A miserable little dog came running down the street with a tin paint-can tied to its tail. Just after it came an extremely tall slight young officer, Lieut-Colonel Leslie, in full regimentals. I suppose it was his looking so very consequential that made Major Stoney say, pointing to the dog, Ah! Leslie is that some of your work? We were all amused at the haughty manner in which he strode by without deigning a reply. Major Stoney, taking out a pocket knife, caught the dog and freed the poor little thing from its encumbrance.
We were soon beyond the town, in the country which looked lovely but very desolate. Major Stoney spoke of Tasmania and drew comparisons on the scenery (he and Capt. Miller had been quartered there for some years). Tasmania would be greener looking I said? No he replied, this is the greenest and freshest looking. Tasmania, a new name for Van Diemen’s Land, had always been associated in my mind with the worst of convict criminals, a place hardly to be mentioned.
When about half way someone riding into town passed us saying we had better turn back for shots had been heard. We still went on when one of our advance party came riding back to know if we meant to go on. We halted at a pretty spot where some willows grew to consider but in a few minutes determined to go on. We arrived at Glenavon in safety and went all through the two houses. Some with painful feelings, a few months ago one of the houses had been just completed and both had been beautifully furnished. I could not help lingering with regret over a splendid engraving torn and dirty lying in the garden path. We had all assembled in a deserted drawing-room when Major Stoney produced some packets of delicately cut sandwiches, he and some young officers had spent an hour or two after breakfast in cutting them. We then went into the garden but very soon they all wandered away except Mrs Richardson, Capt. Miller and I, we were determined to make the best of our time and he did not like to leave us, he was amused at the quickness with which my hand went in and out without injury while he was for ever getting scratched. When our baskets were full the rest of the party had returned from rambling with lots of flowers. Oh! I thought they will soon be going and I have not a single flower. I must have a few. So off I went straight for the dell, Capt. Miller followed. I had often [been] warned [by] Mr Des Voeux not to go into the dell, for fifty Natives might be in ambush there, but now all thought of danger had flown. I went on very quickly because I wanted to go all over it. Picking a flower here and there making a few remarks and lamenting the weeds that had grown so high, we came to one small open space, in the middle of which grew a pink hawthorn in full bloom. I had often seen the tree but not the flower, my exclamations of surprise and delight and efforts to reach the blossom made my companion smile, he got some of the flowers for me, we stayed a few minutes it was a lovely spot, beautiful ferns and native shrubs growing all round. You should have brought a pencil and paper and written some lines here, he said. Strange to have said that to me, I believe I was at that time the only girl in all Taranaki who ever wrote a line.

Saved entries
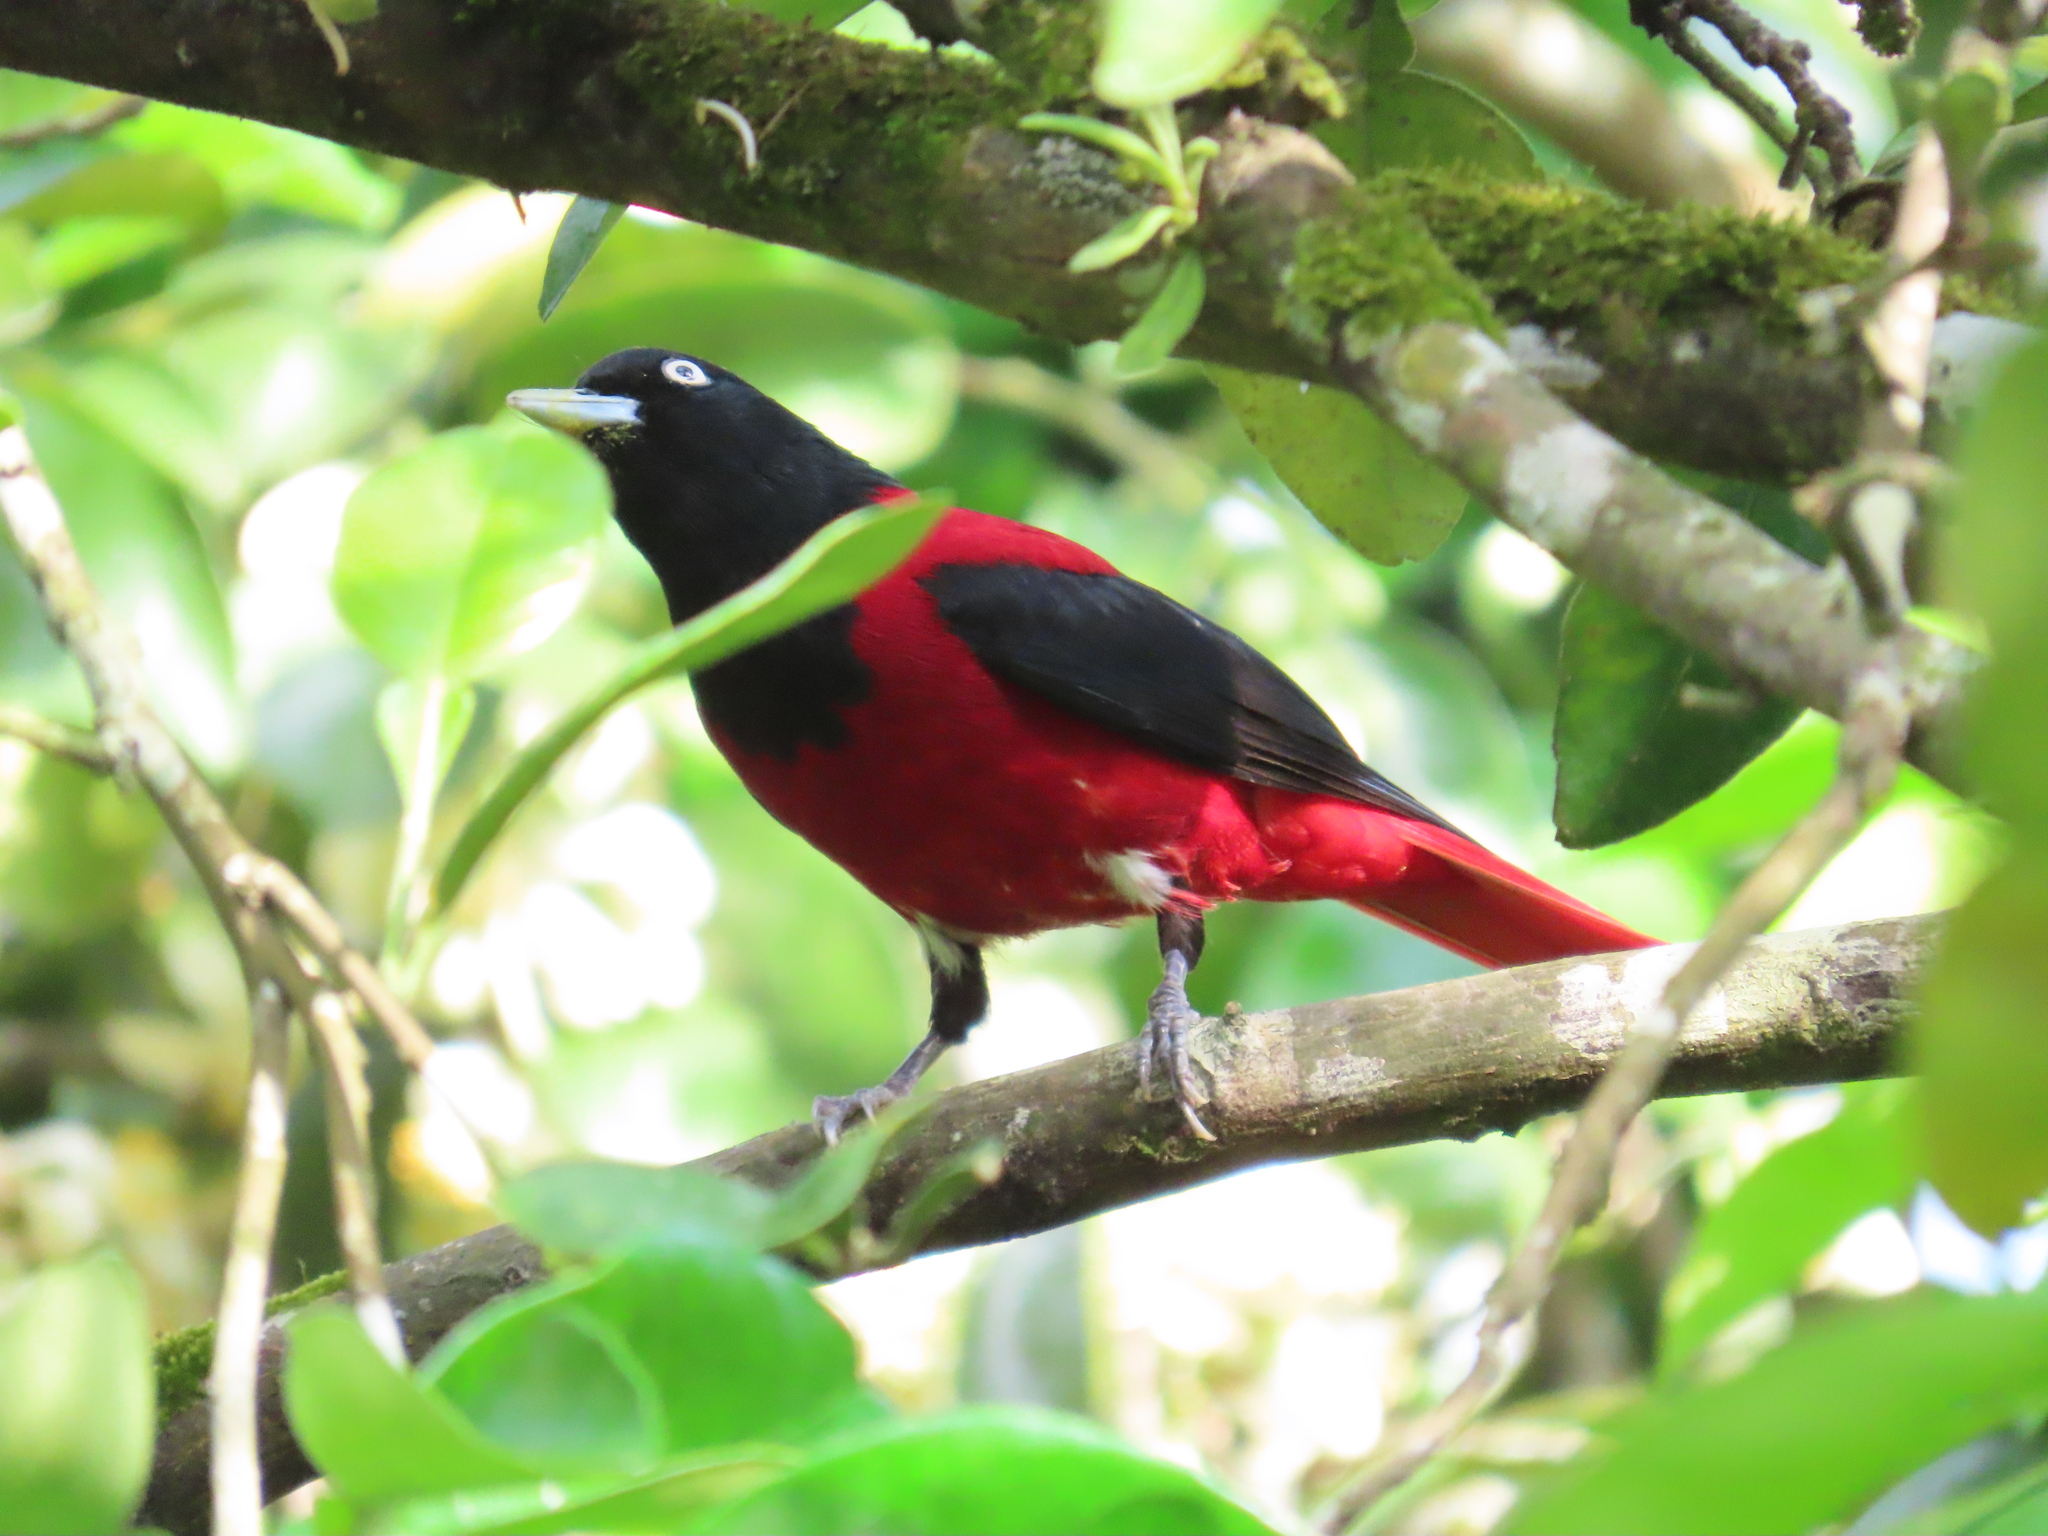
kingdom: Animalia
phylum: Chordata
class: Aves
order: Passeriformes
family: Oriolidae
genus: Oriolus
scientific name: Oriolus traillii
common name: Maroon oriole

- [REQUIREMENTS]:
1. In the account of the visit to Glenavon, why had Mr Des Voeux warned the narrator against going into the dell?
2. Write out the records again, starting at the line with "order: Passeriformes" and running through the end of the records, substituting "vernacular name" for "common name" and leaving everything else unchanged.
The text and the records have no connection to each other.

- [SOLUTIONS IN ORDER]:
1. He had warned against it because fifty Natives might be lying in ambush there.

2.
order: Passeriformes
family: Oriolidae
genus: Oriolus
scientific name: Oriolus traillii
vernacular name: Maroon oriole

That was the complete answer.